Issue (i): Whether sludge or waste emerging in the course of manufacture of the principal product amounts to manufacture and is liable to excise duty.
Analysis: The governing test is whether the by-product or waste is itself the result of a process of manufacture within the meaning of Section 2(f) of the Central Excise Act, 1944. A residual or agricultural waste which emerges only incidentally in the course of producing the principal goods, and for which no specific process is shown in the tariff notes so as to attract the deeming fiction of manufacture, does not satisfy that requirement. The fact that such waste may find mention in the tariff or may be capable of sale does not by itself establish manufacture.
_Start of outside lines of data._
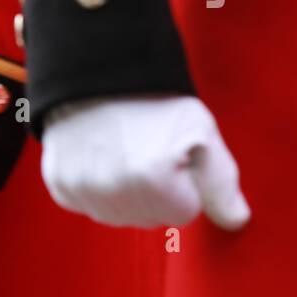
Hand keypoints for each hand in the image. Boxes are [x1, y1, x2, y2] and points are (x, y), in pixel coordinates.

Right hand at [42, 95, 249, 229]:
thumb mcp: (201, 131)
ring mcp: (83, 191)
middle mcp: (113, 192)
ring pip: (119, 217)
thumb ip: (222, 183)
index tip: (173, 153)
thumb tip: (237, 221)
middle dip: (157, 193)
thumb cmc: (155, 101)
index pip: (184, 214)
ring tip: (123, 154)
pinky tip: (102, 161)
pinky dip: (98, 191)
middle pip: (150, 219)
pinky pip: (89, 207)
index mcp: (153, 180)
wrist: (96, 74)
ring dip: (127, 195)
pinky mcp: (60, 187)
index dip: (185, 183)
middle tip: (147, 150)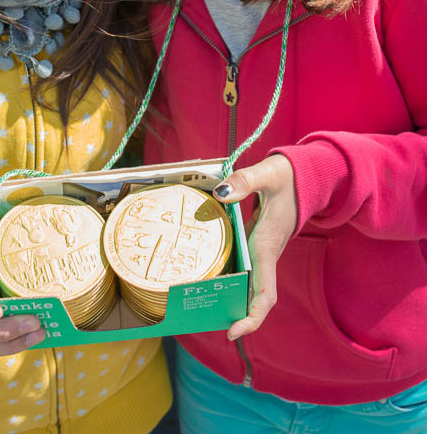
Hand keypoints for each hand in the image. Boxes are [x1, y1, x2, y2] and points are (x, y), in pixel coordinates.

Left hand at [213, 153, 296, 339]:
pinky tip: (208, 275)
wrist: (305, 175)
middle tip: (205, 323)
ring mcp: (261, 250)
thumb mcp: (267, 174)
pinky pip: (243, 267)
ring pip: (248, 285)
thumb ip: (244, 182)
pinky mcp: (255, 242)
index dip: (252, 316)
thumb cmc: (288, 177)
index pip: (265, 293)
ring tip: (201, 308)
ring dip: (231, 299)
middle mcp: (265, 253)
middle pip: (255, 298)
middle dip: (237, 316)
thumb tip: (220, 194)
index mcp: (268, 245)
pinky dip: (229, 276)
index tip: (233, 331)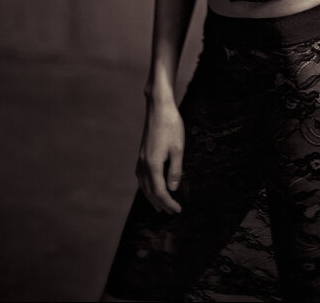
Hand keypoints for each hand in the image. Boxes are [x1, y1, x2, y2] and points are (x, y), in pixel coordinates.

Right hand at [135, 99, 184, 213]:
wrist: (159, 107)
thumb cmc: (171, 125)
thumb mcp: (178, 148)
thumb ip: (175, 170)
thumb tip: (173, 188)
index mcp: (153, 164)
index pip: (160, 191)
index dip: (169, 203)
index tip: (178, 210)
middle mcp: (144, 164)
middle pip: (150, 191)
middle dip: (160, 203)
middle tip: (170, 212)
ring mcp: (141, 158)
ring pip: (143, 184)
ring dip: (150, 196)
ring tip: (158, 205)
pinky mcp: (142, 153)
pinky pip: (141, 175)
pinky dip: (145, 185)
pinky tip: (149, 185)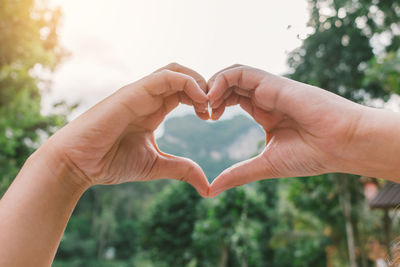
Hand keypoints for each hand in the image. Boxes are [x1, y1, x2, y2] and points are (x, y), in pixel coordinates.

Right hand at [42, 63, 209, 196]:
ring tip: (208, 105)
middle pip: (183, 76)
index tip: (211, 118)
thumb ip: (181, 169)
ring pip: (176, 71)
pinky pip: (165, 77)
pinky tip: (200, 101)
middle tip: (214, 109)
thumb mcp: (155, 165)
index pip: (183, 92)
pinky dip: (188, 83)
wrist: (78, 164)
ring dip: (199, 83)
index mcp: (153, 109)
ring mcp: (140, 92)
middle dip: (204, 88)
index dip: (202, 100)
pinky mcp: (133, 92)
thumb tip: (207, 186)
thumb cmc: (109, 162)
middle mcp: (147, 97)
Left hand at [207, 65, 367, 196]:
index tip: (205, 118)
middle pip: (229, 83)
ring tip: (206, 105)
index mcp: (264, 111)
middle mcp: (265, 97)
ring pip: (233, 73)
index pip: (231, 97)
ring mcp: (270, 88)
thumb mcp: (265, 165)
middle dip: (210, 93)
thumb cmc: (311, 155)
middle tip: (201, 112)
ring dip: (213, 85)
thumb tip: (211, 190)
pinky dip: (223, 80)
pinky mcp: (275, 83)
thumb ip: (238, 174)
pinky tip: (214, 99)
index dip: (214, 103)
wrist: (341, 145)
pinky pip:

Conclusion: The sludge or waste was not held to be excisable on the footing of manufacture, and the issue was decided in favour of the assessee.
Issue (ii): Whether the amendment to marketability under the excise law could fasten duty liability for a period prior to its insertion.
Analysis: The amendment to Section 2(d) of the Central Excise Act, 1944 was treated as a later change in the law and not as one operating backwards. In fiscal statutes, liability cannot be imposed by extending an amended charging concept to a prior period unless the legislation clearly so provides. The court applied strict construction to the charging provision and declined to enlarge the liability by reference to the later amendment.
Conclusion: The amendment did not apply retrospectively to the dispute period, and this issue was also decided in favour of the assessee.
Final Conclusion: The appeal succeeded because the waste generated in manufacture was not treated as excisable manufacture on the facts, and the later marketability amendment could not be used to impose duty for the earlier period.
Ratio Decidendi: Waste or residue arising incidentally in the course of manufacture is not excisable unless it is itself brought within manufacture by the statute or tariff notes, and a later marketability amendment does not create retrospective duty liability without clear legislative intent.